» Aim:
Carry on the mailing-list reply about buffering PL011 UART output in a TX FIFO, starting right after its last line.

» Article:
-*-*-
On Thu, Nov 9, 2023 at 11:30 PM Philippe Mathieu-Daudé
<philmd@linaro.org> wrote:
>
> If the UART back-end chardev doesn't drain data as fast as stdout
> does or blocks, buffer in the TX FIFO to try again later.
>
> This avoids having the IO-thread busy waiting on chardev back-ends,
> reported recently when testing the Trusted Reference Stack and
> using the socket backend:
> https://linaro.atlassian.net/browse/TRS-149?focusedCommentId=149574
>
> Implement registering a front-end 'watch' callback on back-end
> events, so we can resume transmitting when the back-end is writable
> again, not blocking the main loop.

I do not have access to that Jira issue.

In general, chardev backends should have some buffering already
(socket, files etc).

If we want more, or extra control over buffering, maybe this should be
implemented at the chardev level, rather than each frontend implement
its own extra buffering logic...

Regardless, I think frontends should have an option to "drop" data
when the chardev/buffer is full, rather than hanging.


>
> Similarly to the RX FIFO path, FIFO level selection is not
> implemented (interrupt is triggered when a single byte is available
> in the FIFO).
>
> We only migrate the TX FIFO if it is in use.
>
> Reported-by: Mikko Rapeli <mikko.rapeli@linaro.org>
> Suggested-by: Alex Bennée <alex.bennee@linaro.org>
> Signed-off-by: Philippe Mathieu-Daudé <philmd@linaro.org>
> ---
>  hw/char/pl011.c      | 107 ++++++++++++++++++++++++++++++++++++++++---
>  hw/char/trace-events |   4 ++
>  2 files changed, 105 insertions(+), 6 deletions(-)
>
> diff --git a/hw/char/pl011.c b/hw/char/pl011.c
> index f474f56780..a14ece4f07 100644
> --- a/hw/char/pl011.c
> +++ b/hw/char/pl011.c
> @@ -57,6 +57,9 @@ DeviceState *pl011_create(hwaddr addr, qemu_irq irq, Chardev *chr)
>  /* Data Register, UARTDR */
>  #define DR_BE   (1 << 10)
>
> +/* Receive Status Register/Error Clear Register, UARTRSR/UARTECR */
> +#define RSR_OE  (1 << 3)
> +
>  /* Interrupt status bits in UARTRIS, UARTMIS, UARTIMSC */
>  #define INT_OE (1 << 10)
-*-*-
» Data excerpt:
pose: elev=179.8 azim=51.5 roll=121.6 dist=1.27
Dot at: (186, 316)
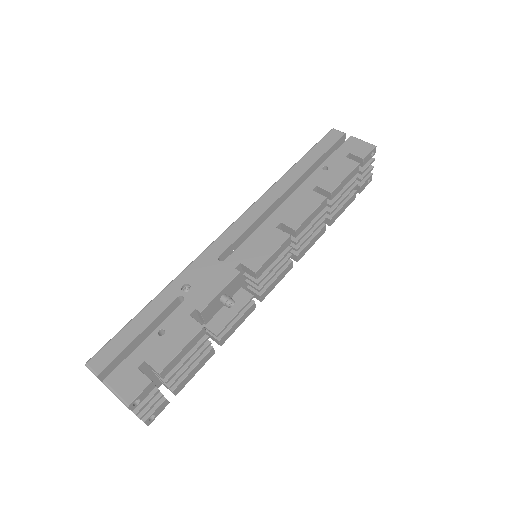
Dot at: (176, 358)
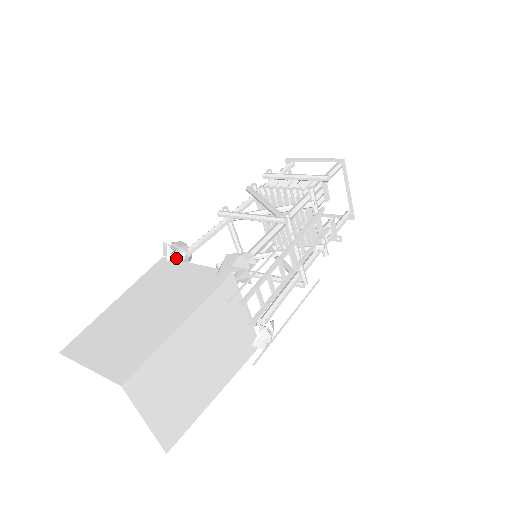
-*-*-
» Expected output:
>  #define INT_BE (1 << 9)
> @@ -156,6 +159,68 @@ static void pl011_reset_tx_fifo(PL011State *s)
>      fifo8_reset(&s->xmit_fifo);
>  }
>
> +static gboolean pl011_drain_tx(PL011State *s)
> +{
> +    trace_pl011_fifo_tx_drain(fifo8_num_used(&s->xmit_fifo));
> +    pl011_reset_tx_fifo(s);
> +    s->rsr &= ~RSR_OE;
> +    return G_SOURCE_REMOVE;
> +}
> +
> +static gboolean pl011_xmit(void *do_not_use, GIOCondition cond, void *opaque)
> +{
> +    PL011State *s = opaque;
> +    int ret;
> +    const uint8_t *buf;
> +    uint32_t buflen;
> +    uint32_t count;
> +    bool tx_enabled;
> +
> +    tx_enabled = (s->cr & CR_UARTEN) && (s->cr & CR_TXE);
> +    if (!tx_enabled) {
> +        /*
> +         * If TX is disabled, nothing to do.
> +         * Keep the potentially used FIFO as is.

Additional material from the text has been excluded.